As of March 2012, Kevin VanDam (KVD) has won more tournaments than any other professional angler. Outdoor Hub Reporter John Phillips caught up with KVD to learn more about his fishing style and what make him such a success on the fishing tournament trail. Check out this previous part of the interview covering his favorite search baits and fishing style here.

Question: Kevin, you’re known as a ledge fisherman. You’ve won a number of tournaments and caught a lot of bass off ledges. How much research do you do to pinpoint the ledges on the lakes you’ll be fishing?

VanDam: I don’t get on the Internet and look for information. I look at a lake map to try to determine where the bass should be at the time of year when I’m fishing, under the weather and the water conditions I’m fishing. Then, I look at a topo map of the lake to try to see the ledges and the drop-offs that show up on the map. I’ll go one step further and graph the area, once I reach the lake. I use a Humminbird side-imaging unit, which is an unbelievable tool for fishing ledges. This unit gives me a detailed picture of not only what’s underneath the boat, like most depth finders, but also what’s off to the side of the boat. With a Humminbird side-imaging depth finder, I can look at about 200 feet of bottom at once, whereas with the old depth finders, I only could look at about 10 feet of bottom.

Also, to find the ledges, I spend a lot of time with Strike King crankbaits trying to cover the ledges and search for those little ledges that most people may not find. The obvious places, like points, main river drop-offs, creek-channel junctions and easy-to-find ledges, probably have been found by every bass fisherman who fishes that lake and are fished really hard. So, I search for drop-offs and ledges that probably aren’t on any lake maps. I’m looking for the very subtle drop-offs, like a 1 or a 2 foot drop-off. I still won’t find those hidden bottom breaks, unless I spend a lot of time cranking a Strike King crankbait. Strike King has a bait for almost every water depth I want to check out to identify a ledge. I can fish those shallow ledges that only may be 1 foot deep with the Strike King KVD 1.5 or 2.5 and those deep ledges more than 20 feet deep with a Series 6XD. The Series 6XD dives deeper than any other crankbait, so I can find and fish the ledges other fishermen aren’t able to fish with other crankbaits. Strike King designs lures for specific needs and purposes and to fill gaps in the fishing tackle industry. I use crankbaits to give me a better picture of the bottom and to feel the type of structure on the bottom.

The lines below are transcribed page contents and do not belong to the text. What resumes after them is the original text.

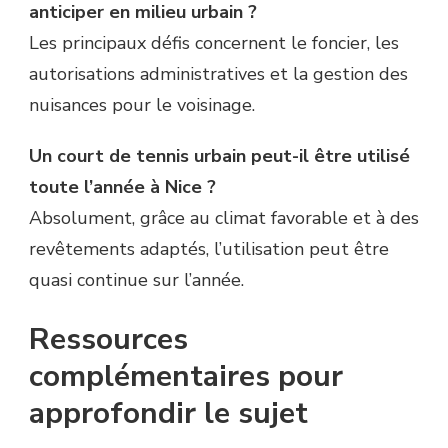
anticiper en milieu urbain ?
Les principaux défis concernent le foncier, les
autorisations administratives et la gestion des
nuisances pour le voisinage.
Un court de tennis urbain peut-il être utilisé
toute l’année à Nice ?
Absolument, grâce au climat favorable et à des
revêtements adaptés, l’utilisation peut être
quasi continue sur l’année.
Ressources
complémentaires pour
approfondir le sujet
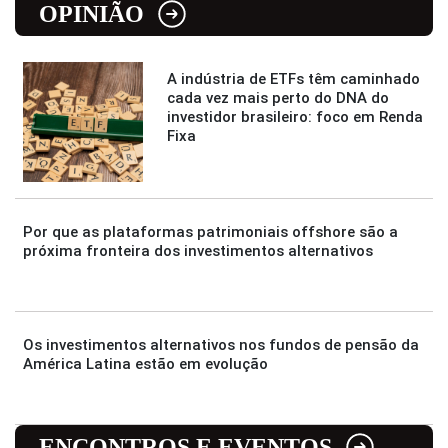
OPINIÃO
A indústria de ETFs têm caminhado
cada vez mais perto do DNA do
investidor brasileiro: foco em Renda
Fixa
Por que as plataformas patrimoniais offshore são a
próxima fronteira dos investimentos alternativos
Os investimentos alternativos nos fundos de pensão da
América Latina estão em evolução
ENCONTROS E EVENTOS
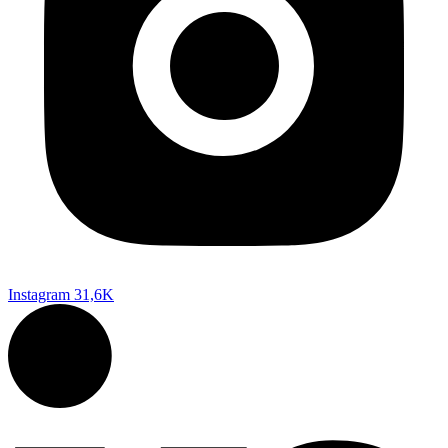
Instagram
31,6K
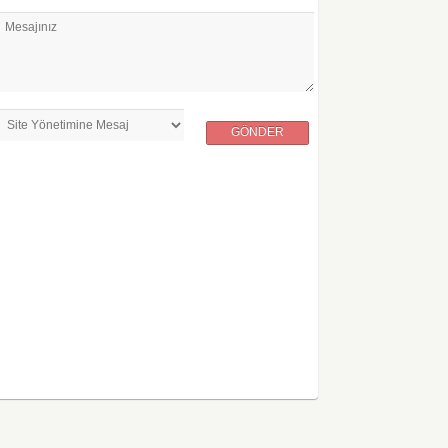
Mesajınız
GÖNDER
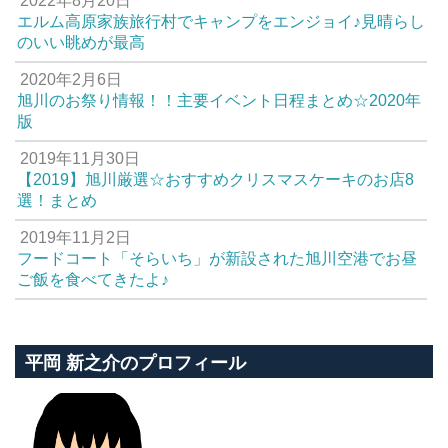
2022年8月20日
エルム高原家族旅行村でキャンプをエンジョイ♪見晴らし
のいい眺めが最高
2020年2月6日
旭川のお祭り情報！！主要イベント日程まとめ☆2020年
版
2019年11月30日
【2019】旭川厳選☆おすすめクリスマスケーキのお店8
選！まとめ
2019年11月2日
フードコート「そらいち」が新設された旭川空港でお昼
ご飯を食べてきたよ♪
平岡 新之介のプロフィール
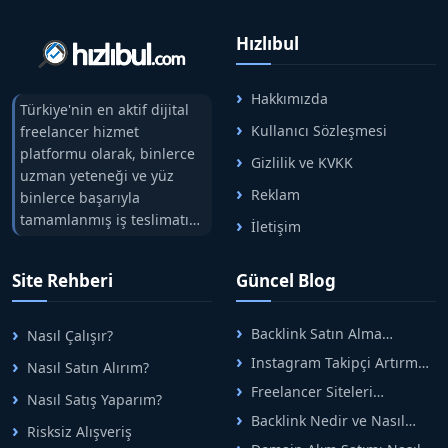
tanıtımları için mükemmel bir sektörel uyum sağlar.
Hızlıbul
Projemizin temiz link profilini korumak kırmızı
Hakkımızda
çizgimizdir; bu nedenle illegal, w*rez, *** ve genel
Türkiye'nin en aktif dijital
Kullanıcı Sözleşmesi
freelancer hizmet
topluluk kurallarına aykırı siteler kesinlikle kabul
platformu olarak, binlerce
edilmez. Yayın öncesinde içerik incelenecek olup
Gizlilik ve KVKK
uzman yeteneği ve yüz
uygun bulunmazsa yayınlanmama haklını saklı
Reklam
binlerce başarıyla
tutmaktayız.
tamamlanmış iş teslimatını
İletişim
tek çatıda buluşturuyoruz.
Hızlıbul, alıcı ve satıcı
Site Rehberi
Güncel Blog
arasındaki süreci risksiz
alışveriş sistemi ile koruyan
ticaretin güvenli
Backlink Satın Alma
Nasıl Çalışır?
adreslerinden birisidir.
Rehberi: Güvenli SEO İçin
Instagram Takipçi Artırma
Nasıl Satın Alırım?
Doğru Adımlar
Yöntemleri: Organik Büyüme
Freelancer Siteleri
Nasıl Satış Yaparım?
Rehberi
Arasında Doğru Seçim Nasıl
Backlink Nedir ve Nasıl
Yapılır
Risksiz Alışveriş
Alınır? Etkili Yöntemler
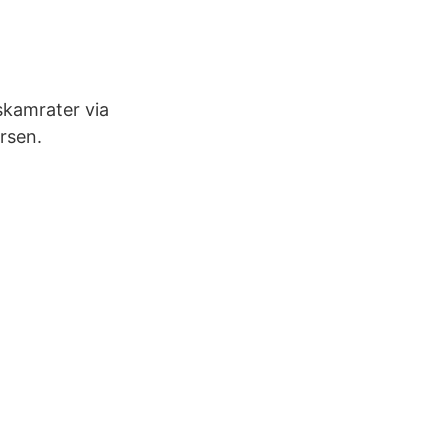
skamrater via
rsen.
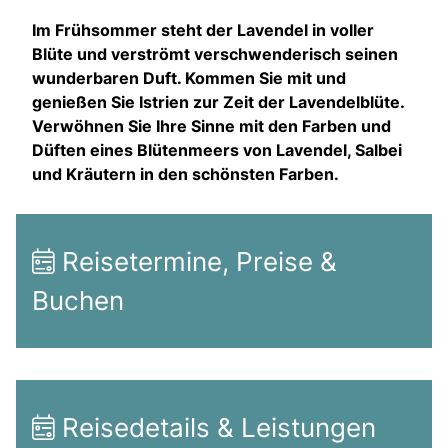
Im Frühsommer steht der Lavendel in voller
Blüte und verströmt verschwenderisch seinen
wunderbaren Duft. Kommen Sie mit und
genießen Sie Istrien zur Zeit der Lavendelblüte.
Verwöhnen Sie Ihre Sinne mit den Farben und
Düften eines Blütenmeers von Lavendel, Salbei
und Kräutern in den schönsten Farben.
Reisetermine, Preise &
Buchen
Reisedetails & Leistungen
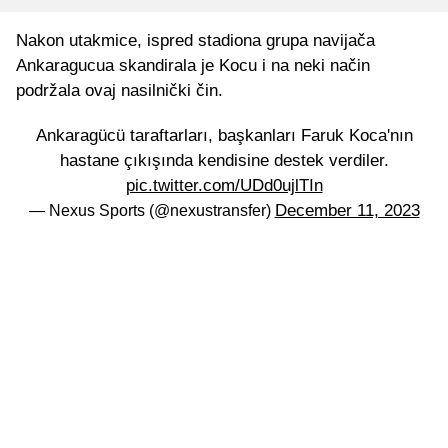
Nakon utakmice, ispred stadiona grupa navijača
Ankaragucua skandirala je Kocu i na neki način
podržala ovaj nasilnički čin.
Ankaragücü taraftarları, başkanları Faruk Koca'nın
hastane çıkışında kendisine destek verdiler.
pic.twitter.com/UDd0ujlTIn
December 11, 2023
— Nexus Sports (@nexustransfer)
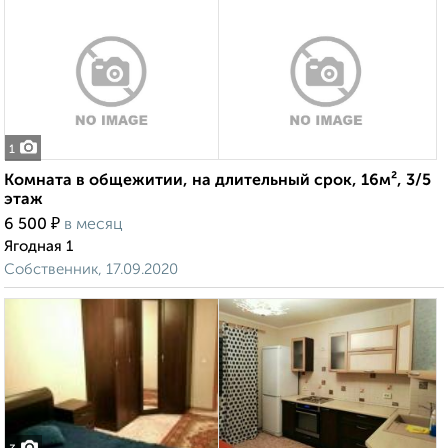
1
Комната в общежитии, на длительный срок, 16м², 3/5
этаж
₽
6 500
в месяц
Ягодная 1
Собственник, 17.09.2020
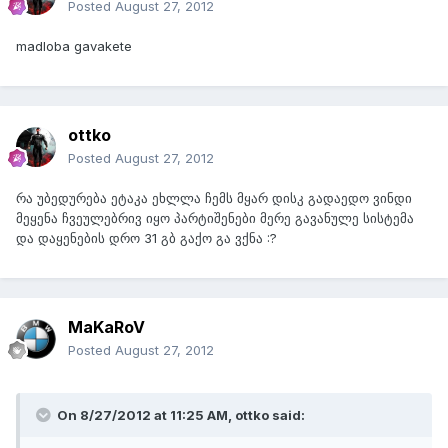
Posted
August 27, 2012
madloba gavakete
ottko
Posted
August 27, 2012
რა უბედურება ეტაკა ეხლლა ჩემს მყარ დისკ გადაედო ვინდი
მეყენა ჩვეულებრივ იყო პარტიშენები მერე გავანულე სისტემა
და დაყენების დრო 31 გბ გაქო გა ვქნა :?
MaKaRoV
Posted
August 27, 2012
On 8/27/2012 at 11:25 AM, ottko said:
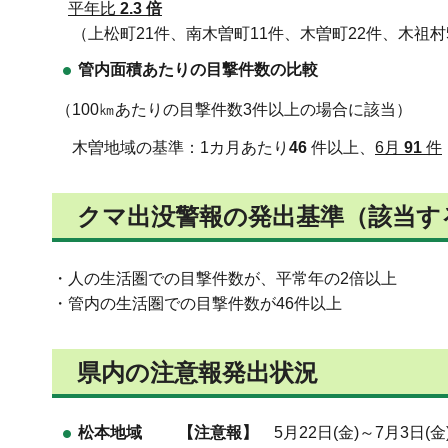
平年比
2.3 倍
（上松町21件、南木曽町11件、木曽町22件、木祖村
管内面積あたりの目撃件数の比較
（100㎞あたりの目撃件数3件以上の場合に該当）
木曽地域の基準：1カ月あたり
46
件以上、
6月
91
件
クマ出没警報の発出基準（該当す
・人の生活圏での目撃件数が、平常年の2倍以上
・管内の生活圏での目撃件数が46件以上
県内の注意報発出状況
松本地域 【注意報】
5月22日(金)～7月3日(金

Question: When you’re fishing a ledge, do you fish on top of the ledge, over the break or in the deep water below the break?

VanDam: Once I locate a bottom break I want to fish, I try to let the bass tell me where they’re holding on that ledge on that day. Where the bass are holding on a break on any given day depends on the amount of current coming to the lake from hydroelectric power generation. In a fast current, the bass typically will pull up on top of the ledge and to the most shallow part of the ledge. On a slow current, the bass may be holding right on the break of the drop-off. With no current, the bass may be suspended off the edge of the break. I experiment with various crankbaits, running them at different depths to try to get a bite. When I get a bite, I’ll know how the bass are positioned on that bottom break. Once I know where the bass are holding, I can position my boat to fish that water depth and select the crankbait designed to run at that water depth. I’ve learned that bass will change their holding positions often during the day. To consistently find and catch big bass on lakes with hydroelectric power generation, I’ll call the power company on those lakes to learn the power generation schedule and know when they’ll start pulling water and running current. Then, when the time comes close when the current’s supposed to be running, I watch the sticks and the limbs that are sticking out of the water to see if I can see the current moving. This tells me how I need to position my boat to fish for the bass on the ledges.

Question: Most bass fishermen cast onto a shallow flat, bring their crankbaits over the lips of the breaks and then back to their boats. Or, they try to parallel that bottom break, so their lures are running right on the edge of the breaks. You’ll sometimes put your boat on the shallow side of the drop-off, cast out to the deep side and bring your Strike King crankbait from the deep water over the lip of the break and up to the shallow side of the break. Why do you use this tactic?

VanDam: When I’m fishing a bottom break I know is holding bass, I’ve learned that when I can show the bass crankbaits coming from a different angle than they’re accustomed to seeing, I can trigger a strike that I never will have gotten if I’ve continued to fish from the same direction from which I’ve fished earlier. Also, when I know the bass are inactive, I may change from a crankbait, cast a Football Jig out into the deep water and drag it from the deep water, up the ledge, over the top of the ledge and into the shallow water. Many times that action will elicit strikes that I may not have gotten with a crankbait. When you pinpoint a ledge where you know the bass are holding, oftentimes you’ll have to vary the position of your boat, not just your lures and the types of retrieve you’re using. To catch bass on a ledge, you may have to bring your bait from several different directions to find out which way the bass want to take the bait. That’s one of my keys to consistency.